Invasive ventilation in morbid obesity
- A pressure control mode is thought to be ideal, because of the decelerating flow pattern
- One should adjust their tidal volume expectations to the patient's height (i.e. the ideal body weight)
- A higher PEEP and Paw is the expected norm.
- Still, one should try to keep the Pplat under 35 cmH2O
- Oesophageal manometry may help to calculate the actual transpulmonary pressure and eliminate the contribution from the chest wall
- You need a higher PEEP than you think.
- Post-intubation recrutment manoeuvres may be of use in maintaining lung volumes
- You need a higher respiratory rate than you think (18-20, instead of 12-14)

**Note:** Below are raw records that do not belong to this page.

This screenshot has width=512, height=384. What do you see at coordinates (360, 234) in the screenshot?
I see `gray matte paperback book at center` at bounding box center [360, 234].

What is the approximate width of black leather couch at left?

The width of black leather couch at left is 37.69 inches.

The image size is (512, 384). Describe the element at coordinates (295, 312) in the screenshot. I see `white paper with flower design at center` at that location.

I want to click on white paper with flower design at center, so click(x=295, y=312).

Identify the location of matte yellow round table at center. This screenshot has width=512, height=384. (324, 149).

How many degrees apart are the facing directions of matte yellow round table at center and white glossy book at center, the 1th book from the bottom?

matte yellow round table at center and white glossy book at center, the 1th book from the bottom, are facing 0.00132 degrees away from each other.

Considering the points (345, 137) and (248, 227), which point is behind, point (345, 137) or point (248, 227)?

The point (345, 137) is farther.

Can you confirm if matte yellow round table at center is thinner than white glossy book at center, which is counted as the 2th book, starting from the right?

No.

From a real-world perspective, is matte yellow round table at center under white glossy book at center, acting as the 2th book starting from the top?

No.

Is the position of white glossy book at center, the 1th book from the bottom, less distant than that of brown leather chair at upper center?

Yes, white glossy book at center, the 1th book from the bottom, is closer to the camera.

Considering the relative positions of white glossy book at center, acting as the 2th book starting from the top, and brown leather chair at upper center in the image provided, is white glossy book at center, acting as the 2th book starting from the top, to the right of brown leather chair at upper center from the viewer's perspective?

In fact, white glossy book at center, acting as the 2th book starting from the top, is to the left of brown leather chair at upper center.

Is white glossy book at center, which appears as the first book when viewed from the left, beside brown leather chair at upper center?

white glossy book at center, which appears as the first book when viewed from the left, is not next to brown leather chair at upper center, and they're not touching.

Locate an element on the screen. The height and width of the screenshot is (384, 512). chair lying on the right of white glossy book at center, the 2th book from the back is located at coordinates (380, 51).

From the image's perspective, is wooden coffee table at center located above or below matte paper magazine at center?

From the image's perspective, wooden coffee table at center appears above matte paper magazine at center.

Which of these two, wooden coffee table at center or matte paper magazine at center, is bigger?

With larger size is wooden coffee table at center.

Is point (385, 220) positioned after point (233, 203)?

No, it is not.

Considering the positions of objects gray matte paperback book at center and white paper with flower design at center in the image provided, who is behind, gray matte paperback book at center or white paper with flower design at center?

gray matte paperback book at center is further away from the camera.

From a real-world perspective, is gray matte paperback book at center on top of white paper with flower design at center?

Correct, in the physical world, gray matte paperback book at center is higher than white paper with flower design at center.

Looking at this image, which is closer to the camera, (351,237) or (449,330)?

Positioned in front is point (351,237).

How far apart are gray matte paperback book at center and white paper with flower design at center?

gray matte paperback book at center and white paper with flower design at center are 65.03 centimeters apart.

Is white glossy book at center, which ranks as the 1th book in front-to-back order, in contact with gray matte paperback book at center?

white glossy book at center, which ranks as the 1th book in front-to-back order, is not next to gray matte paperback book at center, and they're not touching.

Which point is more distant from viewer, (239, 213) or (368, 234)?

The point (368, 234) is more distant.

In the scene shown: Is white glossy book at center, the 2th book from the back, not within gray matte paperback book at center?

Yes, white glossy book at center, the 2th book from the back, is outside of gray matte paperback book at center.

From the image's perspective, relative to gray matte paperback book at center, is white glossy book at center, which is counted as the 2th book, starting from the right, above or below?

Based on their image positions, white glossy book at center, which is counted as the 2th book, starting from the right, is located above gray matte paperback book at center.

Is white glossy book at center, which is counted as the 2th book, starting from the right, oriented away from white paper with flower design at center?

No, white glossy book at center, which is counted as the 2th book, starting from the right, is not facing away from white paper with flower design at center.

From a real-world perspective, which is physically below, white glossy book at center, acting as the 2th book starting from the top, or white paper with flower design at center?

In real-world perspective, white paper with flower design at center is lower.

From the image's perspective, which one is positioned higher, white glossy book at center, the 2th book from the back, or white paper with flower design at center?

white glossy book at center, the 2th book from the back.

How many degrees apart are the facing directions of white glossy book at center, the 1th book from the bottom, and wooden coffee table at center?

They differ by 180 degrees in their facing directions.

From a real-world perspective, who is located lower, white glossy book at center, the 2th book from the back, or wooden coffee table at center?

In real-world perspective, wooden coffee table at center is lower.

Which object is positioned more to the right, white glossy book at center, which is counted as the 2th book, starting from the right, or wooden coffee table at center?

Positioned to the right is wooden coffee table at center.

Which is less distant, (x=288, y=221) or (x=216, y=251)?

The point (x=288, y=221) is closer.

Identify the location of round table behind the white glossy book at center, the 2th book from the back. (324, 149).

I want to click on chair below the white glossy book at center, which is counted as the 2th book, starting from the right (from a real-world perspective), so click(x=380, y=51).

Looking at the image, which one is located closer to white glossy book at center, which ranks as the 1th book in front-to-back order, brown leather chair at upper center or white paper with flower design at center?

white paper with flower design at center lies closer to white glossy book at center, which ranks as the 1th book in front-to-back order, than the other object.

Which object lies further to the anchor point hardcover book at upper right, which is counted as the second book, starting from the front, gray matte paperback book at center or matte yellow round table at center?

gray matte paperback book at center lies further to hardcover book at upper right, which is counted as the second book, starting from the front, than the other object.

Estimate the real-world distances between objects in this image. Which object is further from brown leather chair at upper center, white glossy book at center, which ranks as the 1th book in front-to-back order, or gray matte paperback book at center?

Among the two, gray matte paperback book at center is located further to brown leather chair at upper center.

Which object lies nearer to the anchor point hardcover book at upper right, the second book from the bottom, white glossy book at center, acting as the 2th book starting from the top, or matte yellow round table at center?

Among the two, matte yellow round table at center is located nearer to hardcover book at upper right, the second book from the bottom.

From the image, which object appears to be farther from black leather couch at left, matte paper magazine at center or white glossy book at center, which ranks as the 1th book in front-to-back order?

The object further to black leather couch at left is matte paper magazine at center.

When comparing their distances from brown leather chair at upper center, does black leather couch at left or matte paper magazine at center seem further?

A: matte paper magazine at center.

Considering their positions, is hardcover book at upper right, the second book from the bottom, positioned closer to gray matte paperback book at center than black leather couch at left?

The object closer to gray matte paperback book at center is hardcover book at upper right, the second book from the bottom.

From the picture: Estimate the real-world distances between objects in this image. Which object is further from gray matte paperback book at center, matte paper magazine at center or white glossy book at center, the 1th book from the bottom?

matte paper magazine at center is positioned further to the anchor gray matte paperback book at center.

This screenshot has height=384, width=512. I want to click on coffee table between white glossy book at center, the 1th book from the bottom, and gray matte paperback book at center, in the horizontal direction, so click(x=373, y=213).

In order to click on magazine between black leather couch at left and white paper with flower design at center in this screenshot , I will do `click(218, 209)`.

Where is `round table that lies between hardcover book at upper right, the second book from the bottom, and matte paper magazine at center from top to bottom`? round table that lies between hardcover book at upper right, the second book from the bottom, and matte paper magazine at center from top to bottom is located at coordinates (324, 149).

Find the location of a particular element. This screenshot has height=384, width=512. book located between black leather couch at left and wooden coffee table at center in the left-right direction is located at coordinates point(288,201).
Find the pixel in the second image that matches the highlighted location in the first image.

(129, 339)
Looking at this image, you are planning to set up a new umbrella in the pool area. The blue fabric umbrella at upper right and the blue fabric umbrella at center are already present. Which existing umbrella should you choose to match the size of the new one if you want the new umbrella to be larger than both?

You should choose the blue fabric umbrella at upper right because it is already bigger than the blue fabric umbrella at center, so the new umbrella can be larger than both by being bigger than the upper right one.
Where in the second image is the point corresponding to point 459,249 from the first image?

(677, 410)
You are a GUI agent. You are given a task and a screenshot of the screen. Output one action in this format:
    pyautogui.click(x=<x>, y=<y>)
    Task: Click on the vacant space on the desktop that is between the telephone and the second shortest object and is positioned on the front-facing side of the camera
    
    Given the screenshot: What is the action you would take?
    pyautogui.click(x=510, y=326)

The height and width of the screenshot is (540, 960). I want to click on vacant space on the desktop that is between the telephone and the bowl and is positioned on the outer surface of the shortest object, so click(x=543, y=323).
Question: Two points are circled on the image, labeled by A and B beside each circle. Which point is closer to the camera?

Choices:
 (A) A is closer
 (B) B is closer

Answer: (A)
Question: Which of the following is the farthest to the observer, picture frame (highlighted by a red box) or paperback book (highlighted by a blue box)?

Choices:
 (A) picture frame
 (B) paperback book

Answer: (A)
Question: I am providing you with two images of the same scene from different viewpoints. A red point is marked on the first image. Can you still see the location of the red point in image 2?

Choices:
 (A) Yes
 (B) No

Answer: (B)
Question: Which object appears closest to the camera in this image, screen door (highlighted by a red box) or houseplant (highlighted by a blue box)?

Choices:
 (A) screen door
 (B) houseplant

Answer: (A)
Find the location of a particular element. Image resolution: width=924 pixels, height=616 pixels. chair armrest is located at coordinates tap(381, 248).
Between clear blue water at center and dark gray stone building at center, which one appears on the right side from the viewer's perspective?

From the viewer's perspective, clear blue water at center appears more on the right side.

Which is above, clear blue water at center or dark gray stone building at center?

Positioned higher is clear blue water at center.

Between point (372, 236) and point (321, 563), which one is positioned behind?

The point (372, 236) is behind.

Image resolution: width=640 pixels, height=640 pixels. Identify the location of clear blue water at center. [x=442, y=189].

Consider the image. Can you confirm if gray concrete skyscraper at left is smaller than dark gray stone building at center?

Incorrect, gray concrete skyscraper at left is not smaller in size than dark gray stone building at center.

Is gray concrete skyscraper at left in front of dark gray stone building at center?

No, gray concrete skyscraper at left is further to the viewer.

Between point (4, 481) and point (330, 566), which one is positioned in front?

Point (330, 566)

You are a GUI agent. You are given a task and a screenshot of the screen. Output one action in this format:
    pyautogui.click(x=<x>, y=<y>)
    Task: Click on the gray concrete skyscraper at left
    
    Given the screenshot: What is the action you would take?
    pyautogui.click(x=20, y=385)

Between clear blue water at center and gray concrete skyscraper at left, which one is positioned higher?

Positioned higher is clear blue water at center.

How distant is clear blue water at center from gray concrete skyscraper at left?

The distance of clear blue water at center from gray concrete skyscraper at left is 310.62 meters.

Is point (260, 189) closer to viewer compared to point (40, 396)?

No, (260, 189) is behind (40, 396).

Talab et al (2009) found a PEEP of 10 works well in preventing atelectasis during bariatric surgery, for patients with a BMI of 30-50. If you are larger, your PEEP requirements appear to be greater. A recent study (Pirrone et al, 2016) found poorer lung compliance with clinician-set PEEPs (10-14 cmH2O) among patients who were all of horrendous size (BMI >50). The best PEEP settings were actually around 20 cmH2O. Post-intubation recruitment manoeuvres are also recommended to improve lung volumes after the inevitable peri-intubation atelectasis develops; Futier et al (2011) demonstrated that applying a continuous positive airway pressure of 40 cm H2O for 40 seconds helped maintain oxygenation during sleeve gastrectomy. In terms of choosing a mode of ventilation, Aldenkortt et al (2012) found no difference between pressure control and volume control, but De Jong (2017) recommended pressure control anyway because of the theoretical benefits of the constant pressure and decelerating flow pattern.